Un grosso problema riguarda il bullpen: se nella scorsa stagione 8 dei 10 rilievi più utilizzati viaggiavano a meno di 3.52 di ERA e due appena sotto i 5.00, quest’anno i dati sono ben peggiori, con solamente due lanciatori (Cody Allen ed Andrew Miller) tra i sette con almeno 10 IP a viaggiare sotto i 4.00 di ERA, mentre gli altri stanno tra i 5.06 di Matt Belisle e i 7.47 di Zach McAllister. Per dire, quest’ultimo nel 2017 aveva mantenuto una ERA di 2.61 in 50 apparizioni.
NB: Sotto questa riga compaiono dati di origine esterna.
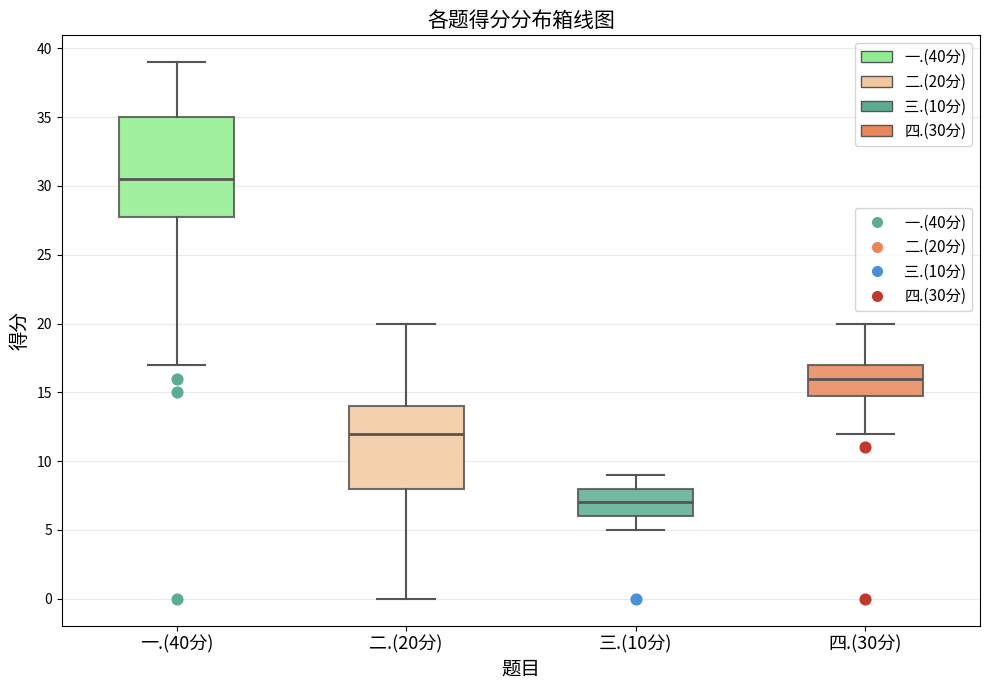

Which box's median line is the lowest?

三.(10分)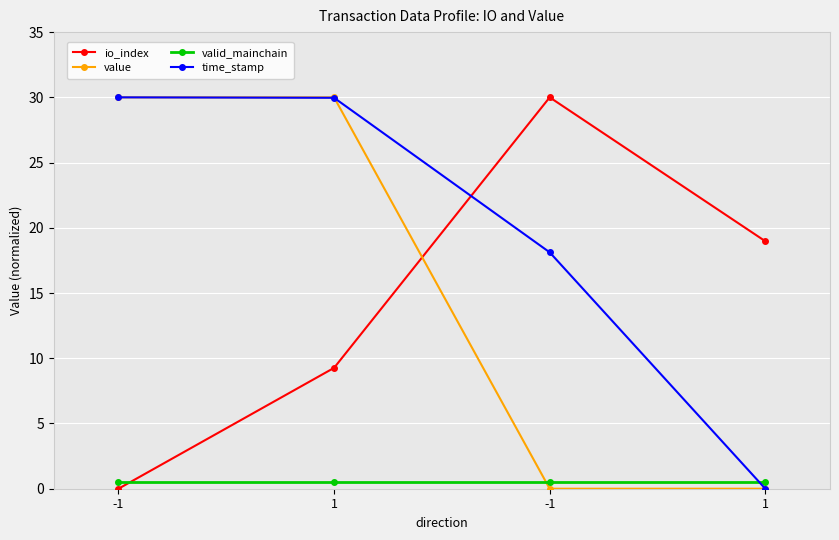

At how many categories does at least one series exceed 7?

4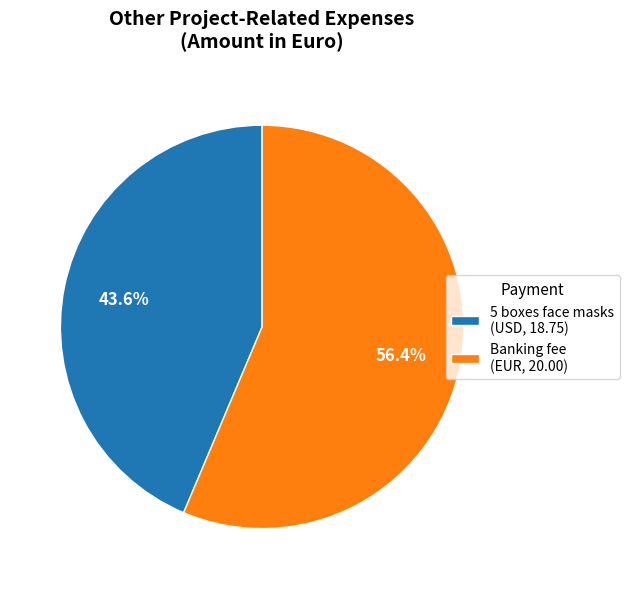

What is the smallest slice in the pie chart?

5 boxes face masks (USD, 18.75)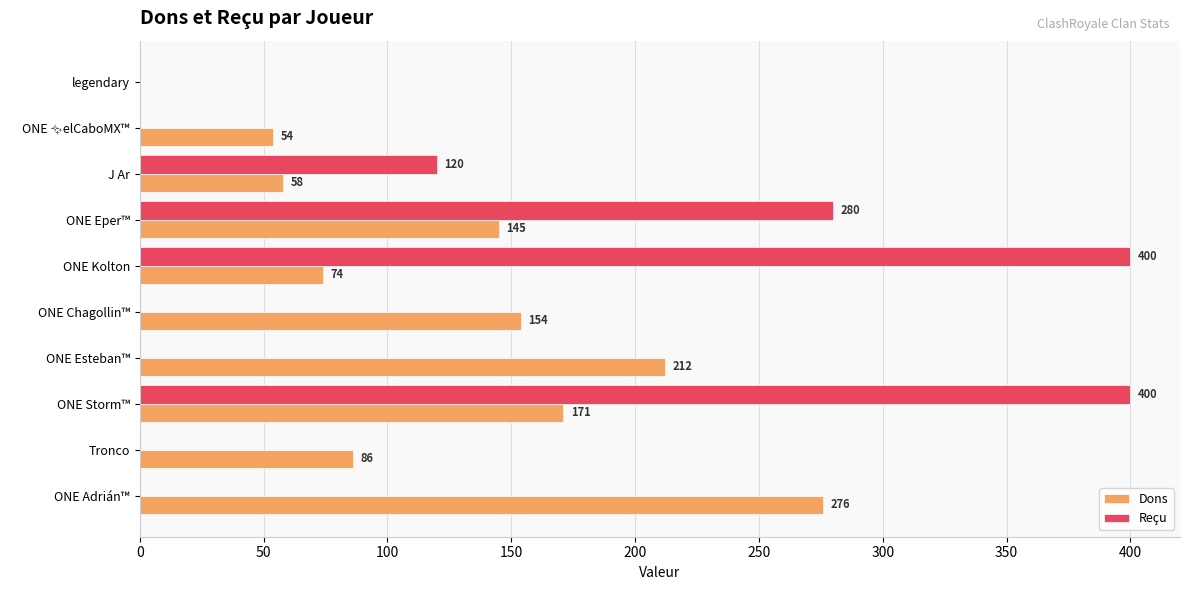

What is the highest value of the Reçu series?

400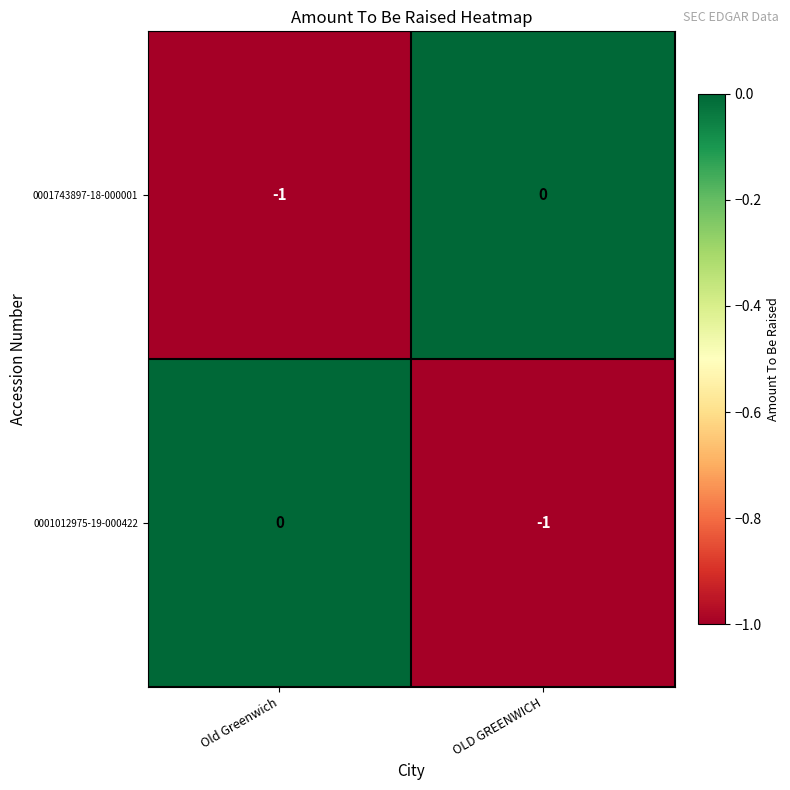

The value of 0001012975-19-000422 at Old Greenwich is 0. True or false?

True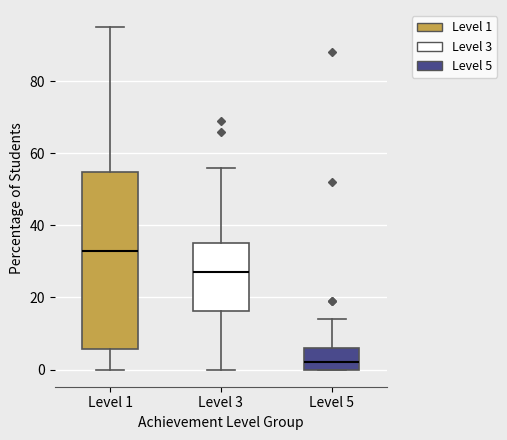

Reading left to right, transcribe this box plot: for each box, give where its median line is, the range the box spans, and where its two whiskers end, as read against the y-axis. The values are not printed on the chart, so give them approximately, as read against the axis.

Level 1: median 34, box 6 to 54, whiskers 0 to 96
Level 3: median 28, box 16 to 36, whiskers 0 to 56
Level 5: median 2, box 0 to 6, whiskers 0 to 14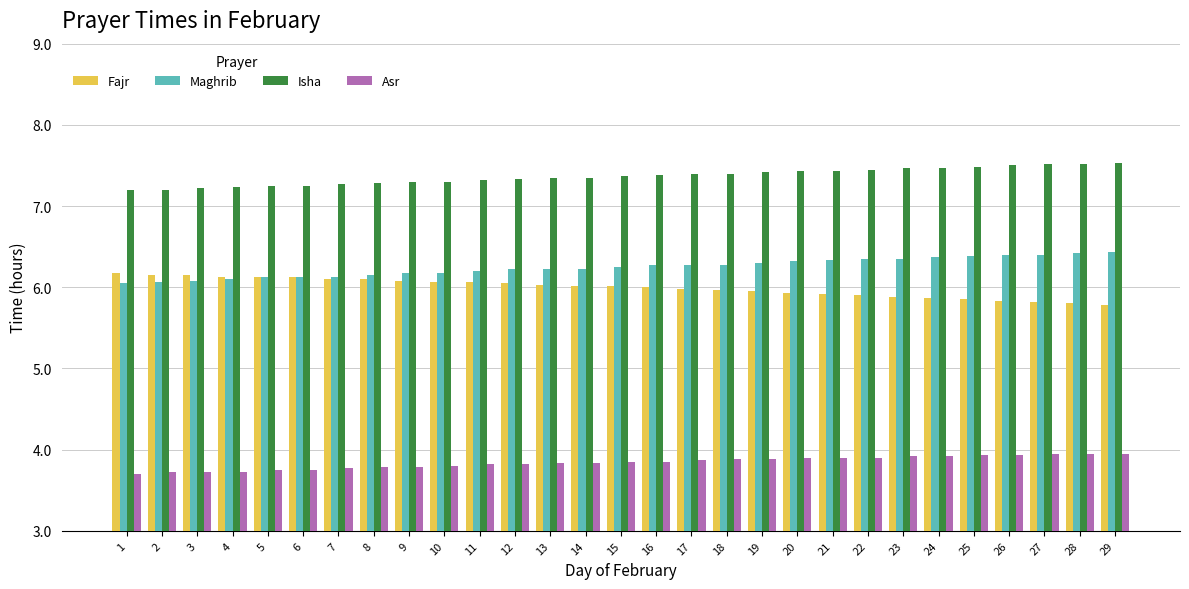

What is the average value of the Asr series?

3.8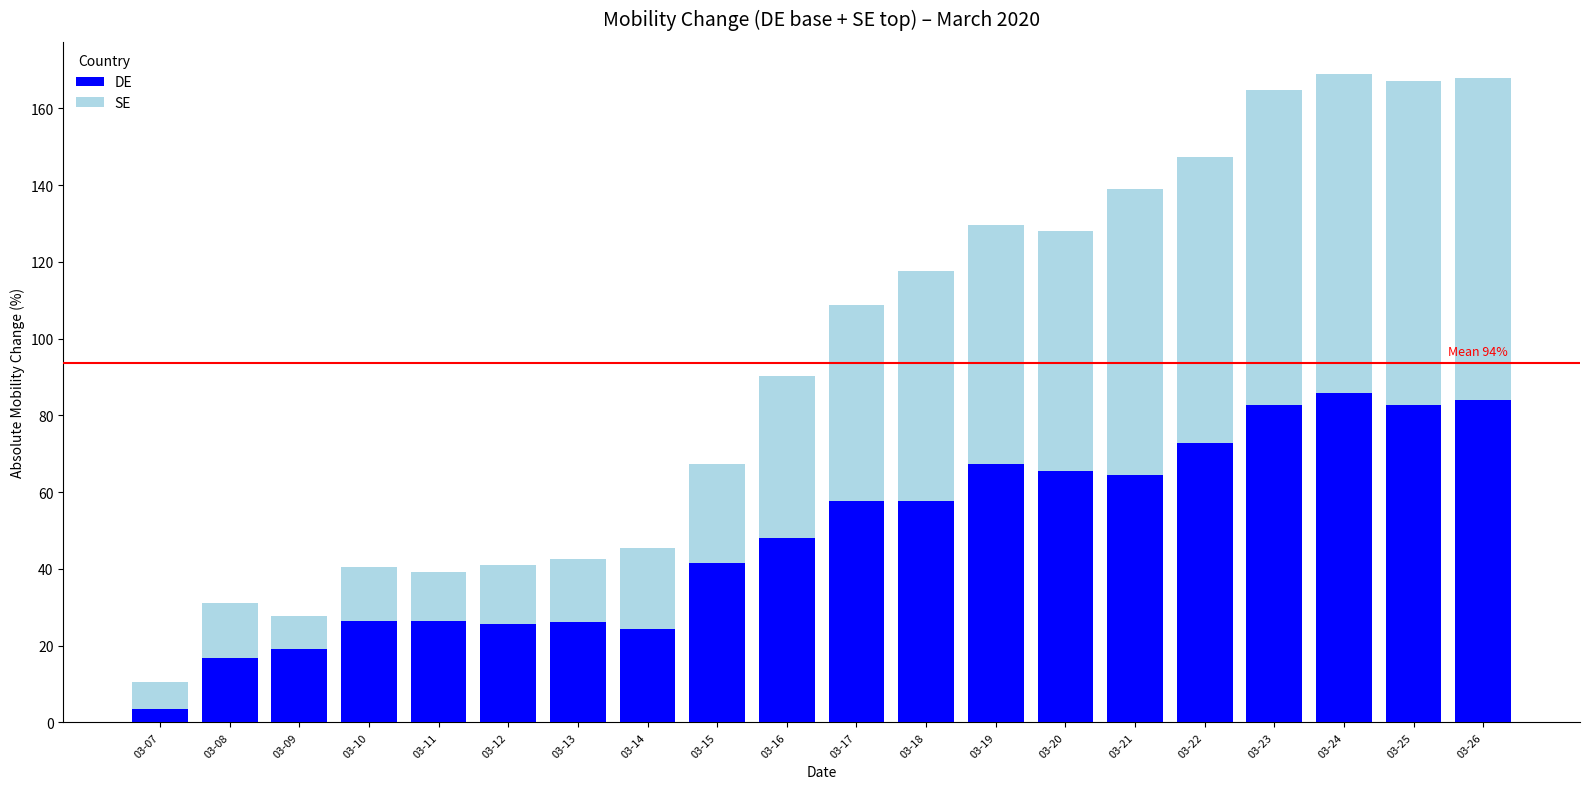

What is the total value across all series at 03-08?

31.1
Non a caso, il record del bullpen nella sua totalità è di 3-8.

Parlando invece di battitori, il trend è particolare: la media battuta rispetto al 2017 è in calo (.246 contro .263), così come la OBP (.315 a .339), ma il numero di home run battuti è aumentato a dismisura, tanto che la squadra è salita dal quindicesimo al primo posto in MLB in questo settore: gli Indians, quindi, battono molto meno ma con molta più potenza, e ciò si riflette in una diminuzione dei punti segnati (da 5.04 a 4.82).

I due casi più lampanti di questo trend sono Yonder Alonso ed Edwin Encarnacion: entrambi hanno già messo a segno 9 HR ma viaggiano appena sotto la famosa Mendoza line, con medie battuta rispettivamente di .216 e .204. Gli altri due bombardieri, invece, il terza base Jose Ramirez (13 HR) e Francisco Lindor (12), ci associano anche una ottima AVG, unitamente al rinato -e finalmente sano dopo anni di infortuni- Michael Bradley.

Tirando le somme di tutta questa trafila di numeri, si evince che Cleveland ha certamente dei problemi, ma ha anche la grande di fortuna di poterli risolvere lavorandoci senza l’assillo della classifica, grazie ad una division non particolarmente competitiva (ad essere gentili): per fare un esempio, i Toronto Blue Jays (21-20) hanno un record migliore degli Indians, ma distano già 7.5 partite dai leader della loro division, gli Yankees, e 7 dai Red Sox.

Non ci si deve, quindi, fare il sangue amaro, in quanto i difetti non sono strutturali e, soprattutto, correggibili: la sensazione è che manchi poco per infilare un filotto di vittorie e così “i tuoi malanni puoi dimenticar“.